Ich wünsche Eurer Familie viel Verständnis und schöne Momente!
@Andrea: ich habe es auch so aufgefasst, dass die aktuellen Diagnosen der Eltern und Kinder auf der eigenen Einschätzung durch selbst angelesenes Wissen beruhen.
Hi Andrea,
ich habe den Artikel ehrlich gesagt mit wachsendem Unwohlsein und einem Gefühl des Bedauerns für die Kinder gelesen. Mir drängte sich der Eindruck auf, dass die Eltern viele Probleme aus ihrer eigenen Kindheit mitbringen (ohne dass ich jetzt beurteilen kann und will, was da dran ist), dann selbst sehr früh Eltern geworden sind, mit Anfang 30 selbst schon 4 Kinder haben und da jetzt alles richtig machen wollen, was ja lobenswert ist, dazu aber eigentlich nicht in der Lage sind, wie auch? Dass nun alle vier Kinder problematisiert/pathologisiert werden, finde ich höchst bedenklich. Da fehlt der Blick einer außenstehenden/objektiven Person, das können doch nicht die eigenen, selbstverständlich befangenen Eltern machen.
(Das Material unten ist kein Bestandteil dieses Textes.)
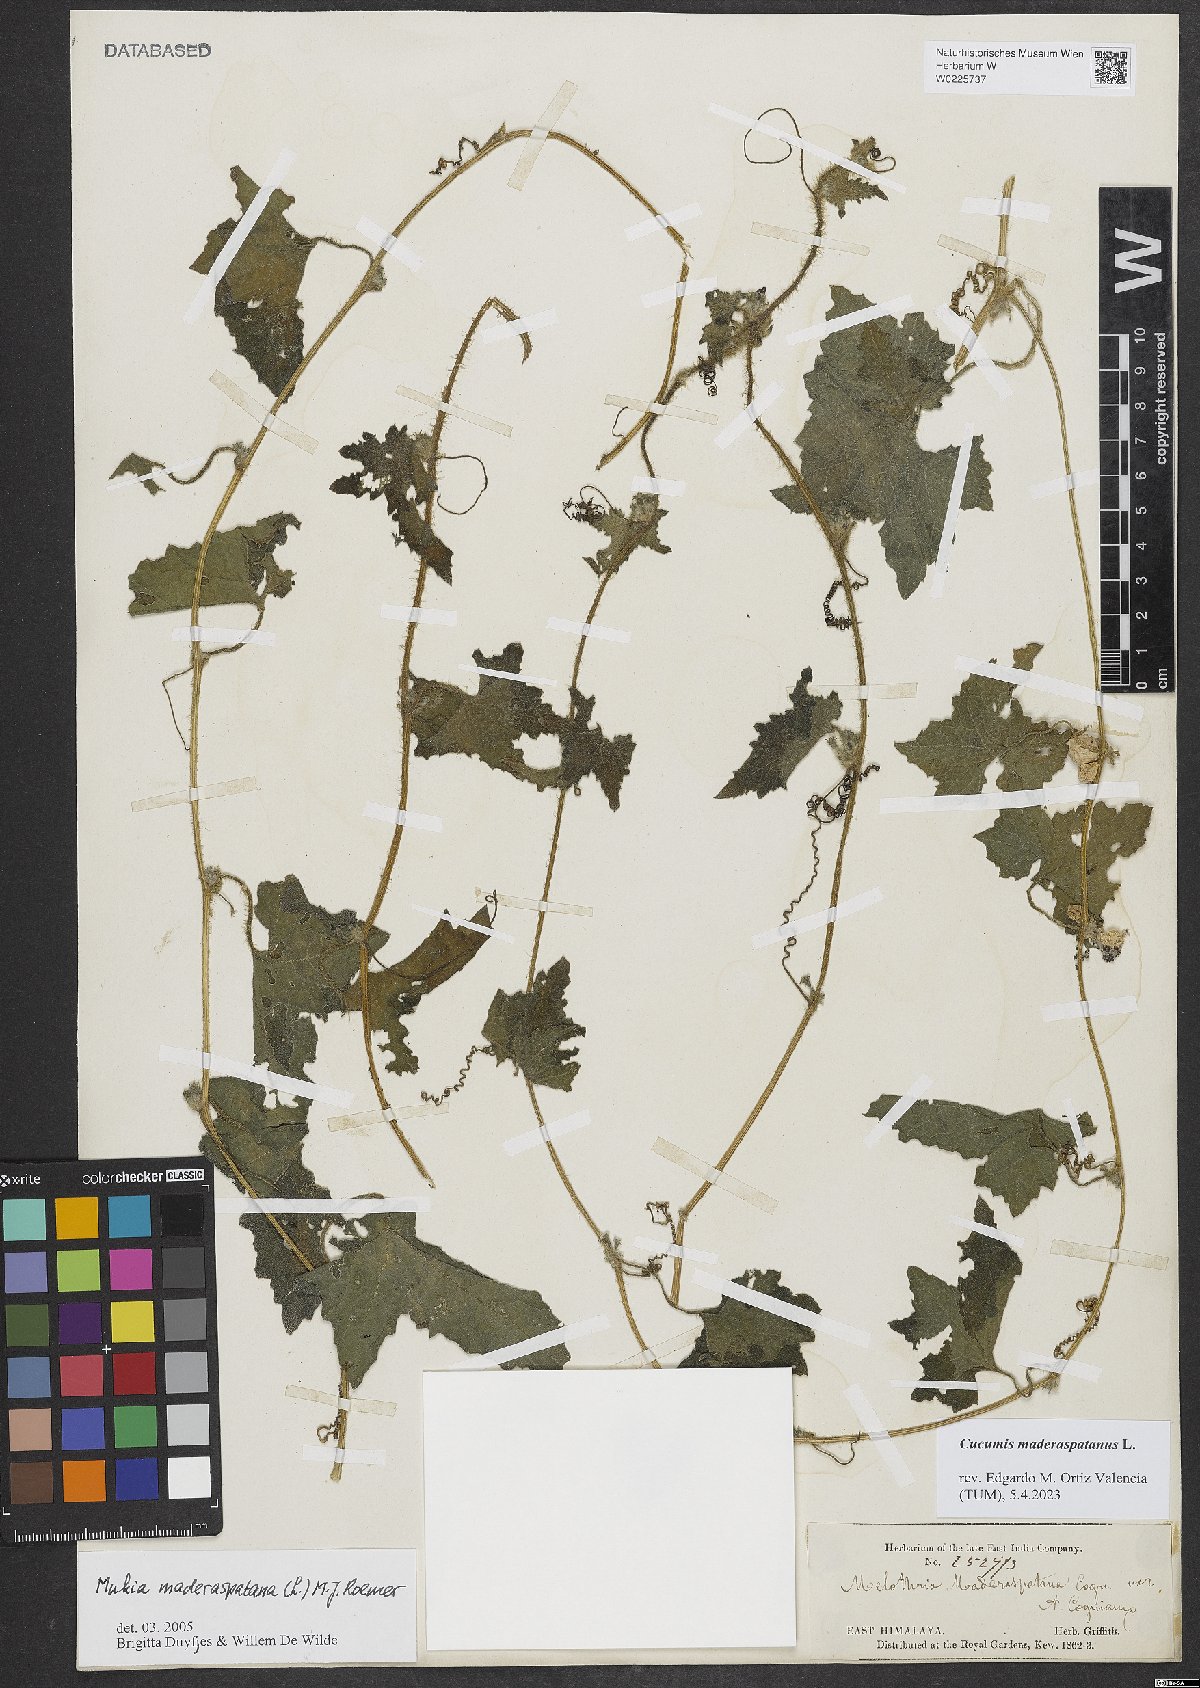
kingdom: Plantae
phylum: Tracheophyta
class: Magnoliopsida
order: Cucurbitales
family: Cucurbitaceae
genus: Cucumis
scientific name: Cucumis maderaspatanus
Die Kinder werden, meiner Meinung nach, regelrecht in so eine Ecke gedrängt („neurodivergent“ – absolut nichtssagend), weil die Eltern das erwarten, aufgrund ihrer eigenen Geschichte. Dazu scheint die Familie sehr isoliert, sie betonen ja auch immer, dass sie keine familiären Kontakte außerhalb der Kernfamilie haben, und scheinen das sogar gut zu finden. Manche Eltern machen ihre Kinder erst krank.
Ich weiss, dass das drastisch klingt, aber nach meinem ersten flapsigen Kommentar habe ich den Beitrag nochmal gründlich gelesen, und finde ihn höchst bedenklich. Hier geht es ganz viel um Mutmaßungen und Projektionen der Eltern, die sich selbst zu Therapeuten machen. Ehrlich gesagt finde ich es auch bedenklich, dass ihnen hier so eine komplett unkritische Plattform geboten wird, durch die sie sich wahrscheinlich bestätigt fühlen.
Danke für Deine Antwort… jetzt kann ich besser verstehen, wie Du zu Deiner Einschätzung kommst…
P.S.: und wer ist schon neuronormal und wer definiert das? Irgendwie hat doch jeder sein Päckchen aus erlebtem, anerzogenem, genetischem, epigenetischem, traumatisiertem, stoffwechselphysiologischen Besonderheiten, von Hormonen von Pubertät bis Wechseljahre ganz zu schweigen. Vielleicht sollten wir insgesamt etwas toleranter und gnädiger sein, vorausgesetzt jeder bemüht sich nach Kräften um ein soziales Verhalten. Dann brauchts auch nicht immer mehr Schubladen, Label, Diagnosen um sich und andere „zu finden“
Habe ich das richtig verstanden, dass die ganzen Störungsbilder selbst diagnostiziert wurden?
Wieso erscheint hier so ein Artikel, in dem gar nichts belegt ist?
Ich habe vier Kinder, zwei haben ADHS, alle sind hochbegabt. Trotzdem sind meine Kinder. sozial verträglich und flippen nicht aus.
Sie sind diszipliniert und nehmen sich ihre Ruhezeiten, wann sie sie brauchen.
So langsam kommt mir der Gedanke, dass der Begriff neurodivergent gerne benutzt wird, um Probleme zu begründen, die man sich nicht erklären kann.
Ehrlich gesagt, habe ich das Gleiche gedacht. Der Insta-Account und das Interview machen sehr stark den Eindruck als seien hier Verhaltensweisen bzw. Persönlichkeitsmerkmale vorhanden, an denen man entweder „arbeiten“ kann (ohne sich dabei zu verbiegen natürlich) oder man macht es sich leichter und ist „neurodivergent“.
So etwas ähnliches kam mir auch in den Sinn. Und ganz ernsthafte Frage: kann man nicht auch neurodivergenten Kindern helfen zu lernen, anders mit der Überforderung umzugehen? Wahrscheinlich ist die Bandbreite der Möglichkeiten, was geht und was nicht, groß, bin da nicht vom Fach, aber Lernfähigkeit ist meist doch gegeben?
Was mich an der Flut von selbst- oder spezialistengestellten Diagnosen irgendwie dezent nervt ist, dass es oft einigermaßen elitär wirkt. Man ist was besonderes, „darf“ sich „schlecht“ benehmen. Unbenommen ist es natürlich wichtig, dass Diagnosemöglichkeiten da sind, die vielen eine Last abnehmen und Zugang zu Hilfe und Therapie ermöglichen.